精油・エッセンシャルオイルの「ペパーミント」の特徴や詳細のご説明です。 生産地や抽出方法などの基本的な情報から、心身への効用などの活用の仕方までご紹介します。

ペパーミントの精油の特徴

ペパーミントはスペアミントとウォーターミントの交雑種で、繁殖力旺盛で育てやすいハーブです。
欧州原産の多年生草本植物で、草丈20cmほどになり、シソ科の特徴でもある唇弁を持った、しろや紫の花を夏に咲かせ、全草にメントールの芳香をもちます。

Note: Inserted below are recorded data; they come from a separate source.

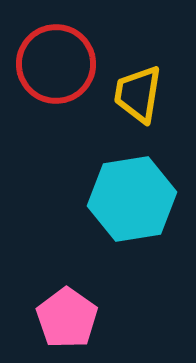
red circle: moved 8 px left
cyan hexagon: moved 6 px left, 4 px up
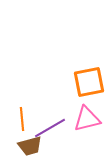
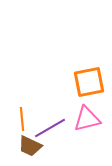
brown trapezoid: rotated 40 degrees clockwise
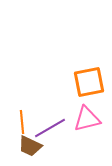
orange line: moved 3 px down
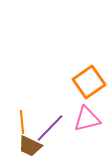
orange square: rotated 24 degrees counterclockwise
purple line: rotated 16 degrees counterclockwise
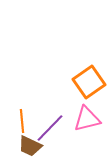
orange line: moved 1 px up
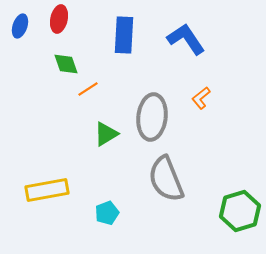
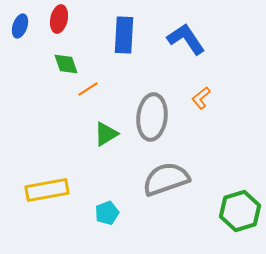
gray semicircle: rotated 93 degrees clockwise
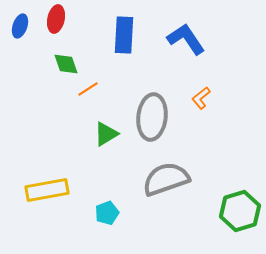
red ellipse: moved 3 px left
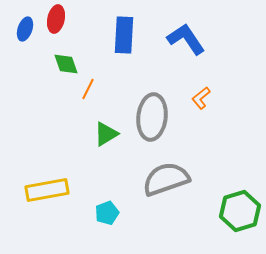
blue ellipse: moved 5 px right, 3 px down
orange line: rotated 30 degrees counterclockwise
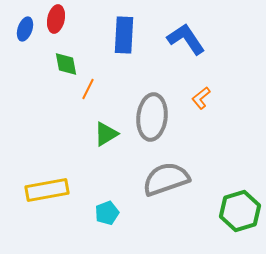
green diamond: rotated 8 degrees clockwise
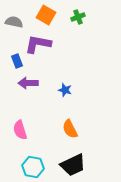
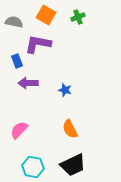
pink semicircle: moved 1 px left; rotated 60 degrees clockwise
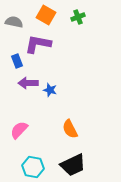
blue star: moved 15 px left
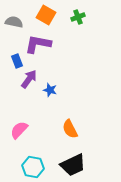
purple arrow: moved 1 px right, 4 px up; rotated 126 degrees clockwise
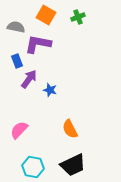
gray semicircle: moved 2 px right, 5 px down
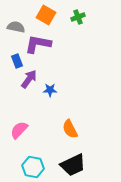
blue star: rotated 16 degrees counterclockwise
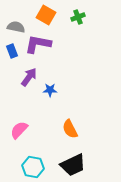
blue rectangle: moved 5 px left, 10 px up
purple arrow: moved 2 px up
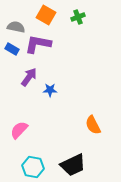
blue rectangle: moved 2 px up; rotated 40 degrees counterclockwise
orange semicircle: moved 23 px right, 4 px up
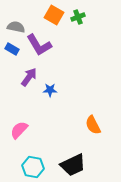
orange square: moved 8 px right
purple L-shape: moved 1 px right, 1 px down; rotated 132 degrees counterclockwise
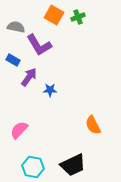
blue rectangle: moved 1 px right, 11 px down
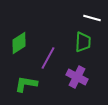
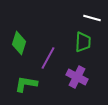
green diamond: rotated 40 degrees counterclockwise
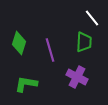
white line: rotated 36 degrees clockwise
green trapezoid: moved 1 px right
purple line: moved 2 px right, 8 px up; rotated 45 degrees counterclockwise
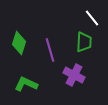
purple cross: moved 3 px left, 2 px up
green L-shape: rotated 15 degrees clockwise
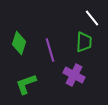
green L-shape: rotated 45 degrees counterclockwise
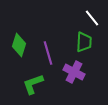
green diamond: moved 2 px down
purple line: moved 2 px left, 3 px down
purple cross: moved 3 px up
green L-shape: moved 7 px right
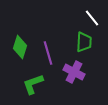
green diamond: moved 1 px right, 2 px down
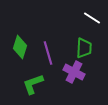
white line: rotated 18 degrees counterclockwise
green trapezoid: moved 6 px down
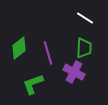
white line: moved 7 px left
green diamond: moved 1 px left, 1 px down; rotated 35 degrees clockwise
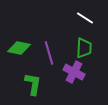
green diamond: rotated 50 degrees clockwise
purple line: moved 1 px right
green L-shape: rotated 120 degrees clockwise
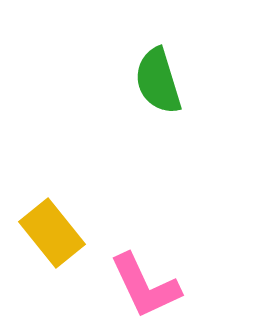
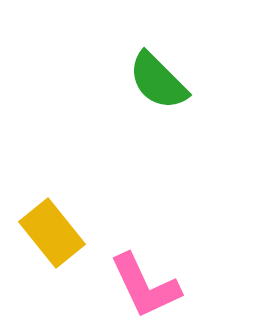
green semicircle: rotated 28 degrees counterclockwise
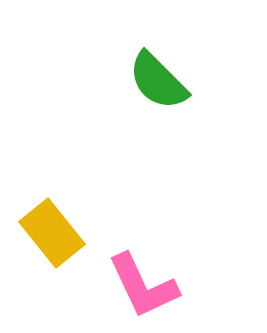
pink L-shape: moved 2 px left
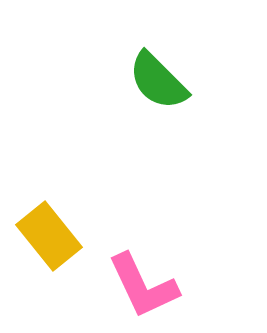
yellow rectangle: moved 3 px left, 3 px down
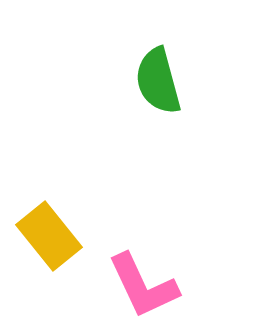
green semicircle: rotated 30 degrees clockwise
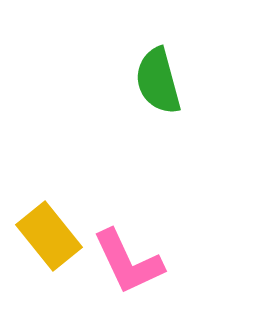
pink L-shape: moved 15 px left, 24 px up
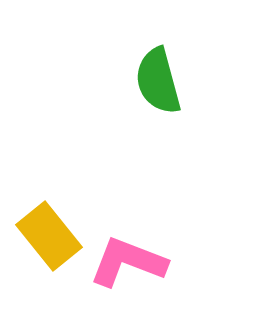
pink L-shape: rotated 136 degrees clockwise
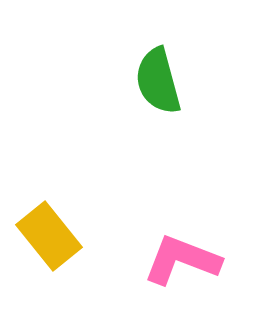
pink L-shape: moved 54 px right, 2 px up
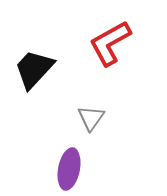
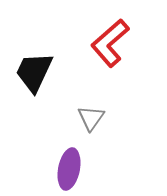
red L-shape: rotated 12 degrees counterclockwise
black trapezoid: moved 3 px down; rotated 18 degrees counterclockwise
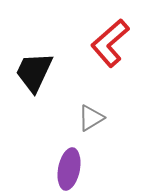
gray triangle: rotated 24 degrees clockwise
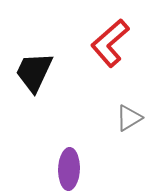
gray triangle: moved 38 px right
purple ellipse: rotated 9 degrees counterclockwise
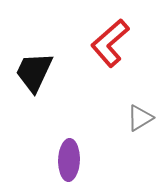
gray triangle: moved 11 px right
purple ellipse: moved 9 px up
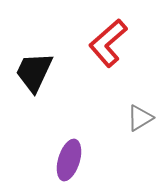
red L-shape: moved 2 px left
purple ellipse: rotated 15 degrees clockwise
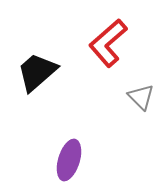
black trapezoid: moved 3 px right; rotated 24 degrees clockwise
gray triangle: moved 1 px right, 21 px up; rotated 44 degrees counterclockwise
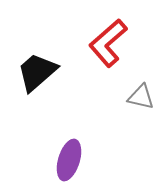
gray triangle: rotated 32 degrees counterclockwise
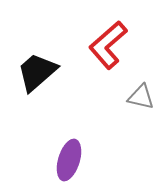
red L-shape: moved 2 px down
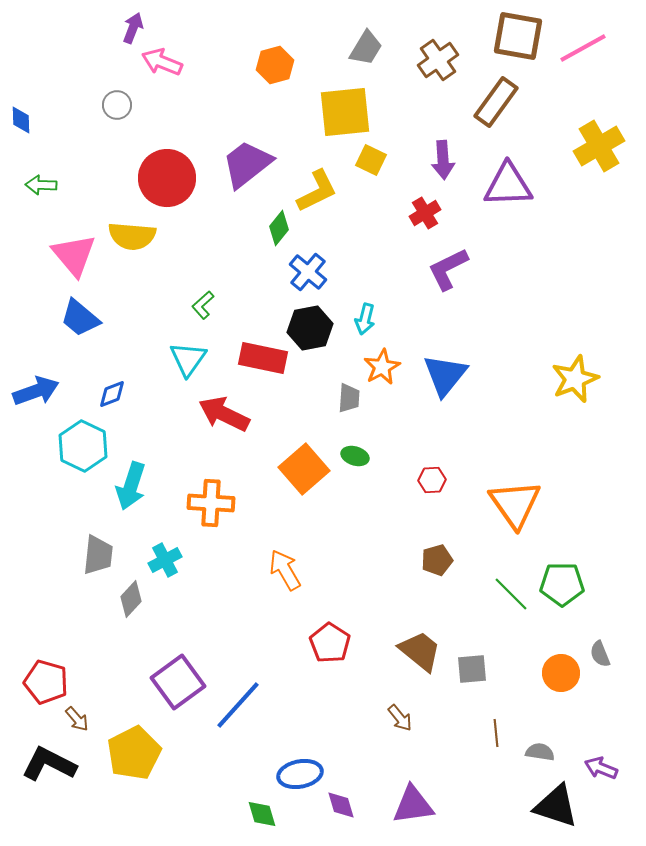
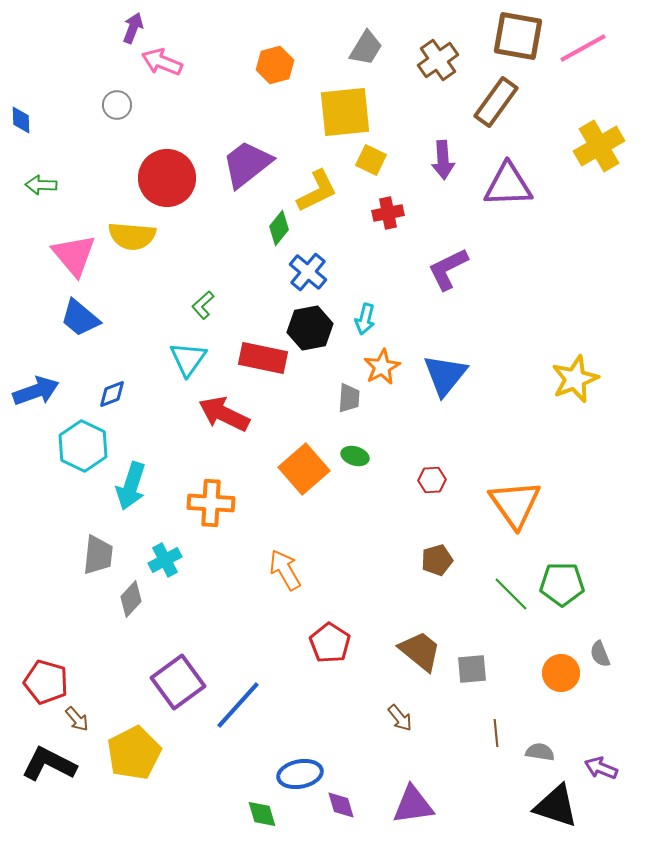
red cross at (425, 213): moved 37 px left; rotated 20 degrees clockwise
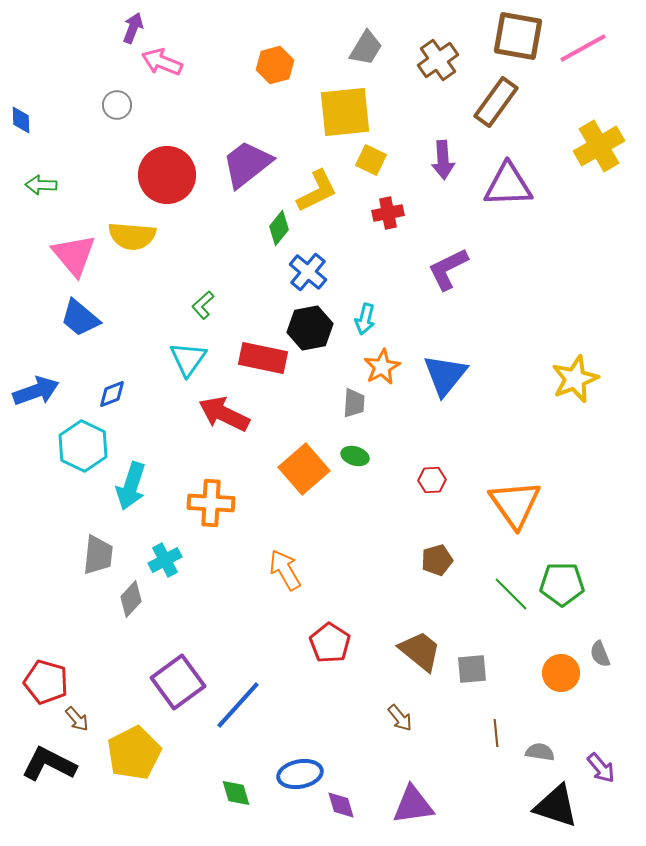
red circle at (167, 178): moved 3 px up
gray trapezoid at (349, 398): moved 5 px right, 5 px down
purple arrow at (601, 768): rotated 152 degrees counterclockwise
green diamond at (262, 814): moved 26 px left, 21 px up
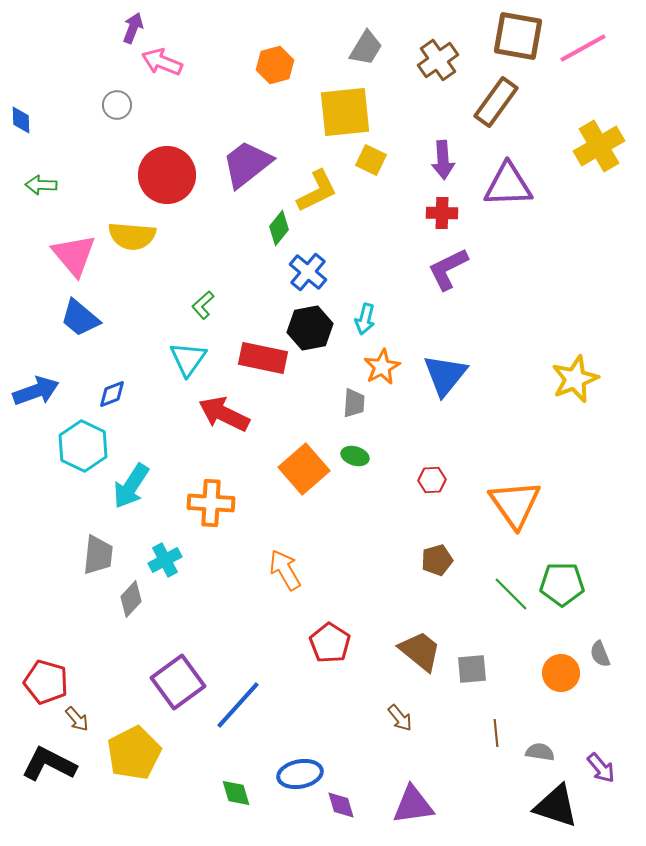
red cross at (388, 213): moved 54 px right; rotated 12 degrees clockwise
cyan arrow at (131, 486): rotated 15 degrees clockwise
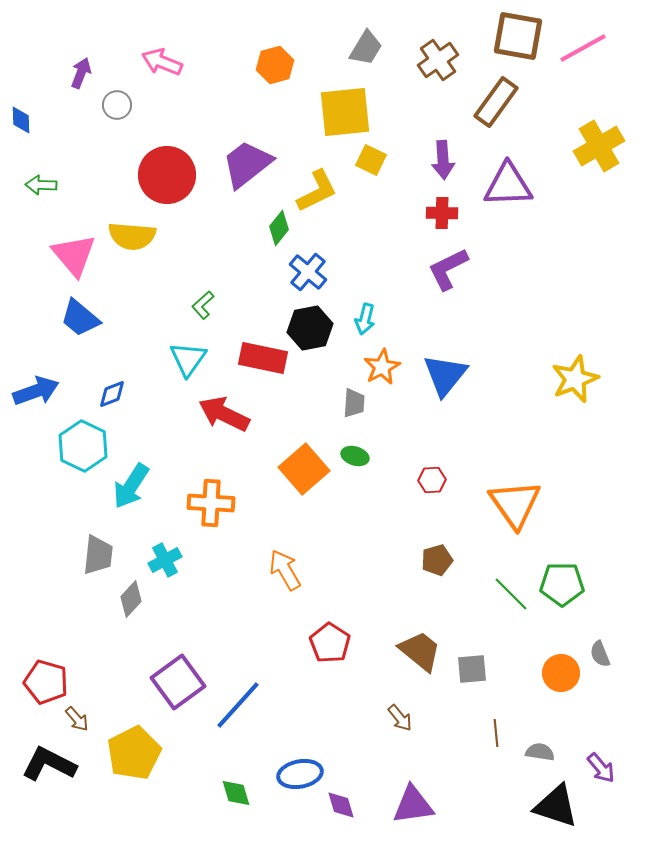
purple arrow at (133, 28): moved 52 px left, 45 px down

日当たりの良い場所、やや日陰の場所を好み、少し枯れてもすぐに芽を出す生命力を持ち合わせています。
清涼感あふれるクリアな香りは仄かに甘さも感じさせます。
目の粘膜や敏感肌を刺激してしまうことがあるので、取り扱いには注意が必要です。

ペパーミントの基礎情報

精油名 Peppermint/ペパーミント
学名 Mentha piperita
科名 シソ科
産地 イタリア、インド、フランス、米国、ブルガリア
抽出方法 水蒸気蒸留法
抽出部位 全草
主な成分 リモネン:5%
シネオール:8%
イソメントン:5%
メントン:23%
メントール:38%
薬理作用 去痰
駆風
健胃
抗炎症
抗痙攣
抗菌
消毒
発赤
通経
適応疾患 精神神経系:禁煙欲求、集中力低下、精神疲労、頭痛、偏頭痛、めまい
筋骨格系:肩こり、筋肉痙攣、捻挫、打撲、筋肉痛、関節痛、腹痛
呼吸器系:鼻づまりによる呼吸困難、喘息、気管支炎、鼻炎
消化器系:消化不良、腹痛、胃痛、下痢、嘔吐、乗り物酔い、内視鏡時の胃腸痙攣
産婦人科系:月経前緊張 その他:口臭、歯周病
心理的効果 覚醒
怒り、リステリーを好転
精神疲労と抑うつに瞬時的に気分を変化
健康有害性 皮膚刺激
皮膚感作
眼刺激
呼吸器刺激
香りの イメージ ミントの香り
清涼感のある香り
樟脳の香り
枯草の香り
発揮度 トップ〜ミドルノート
香りの強さ 強め
使い方 鎮痛のボディオイルに
相性のいい精油 サイプレス、シダーウッド、ニアウリ、ラベンダー
心への働き 怒りによる興奮や疲労した心を鎮める
脳を刺激して意識をクリアにさせる
体への働き 下痢や便秘、吐き気、乗り物酔いをやわらげる 呼吸器系の痛み、頭痛、歯痛、筋肉痛をやわらげる
肌への働き ニキビや日焼けの炎症をしずめる かゆみを抑える

アロマテラピーでの用途・効果・効能

精神疲労や眠気を拭い去り、頭をスッキリさせ、気分をリフレッシュさせます。 イライラやヒステリックな時にも有効で、自分の中にある不要な感情を切り離すサポートをする精油です。
身体的にも気分が悪い時やムカムカしている時にスッキリさせてくれます。 冷却作用があるため、額への冷湿布や足湯によるほてりや発熱時には有効です。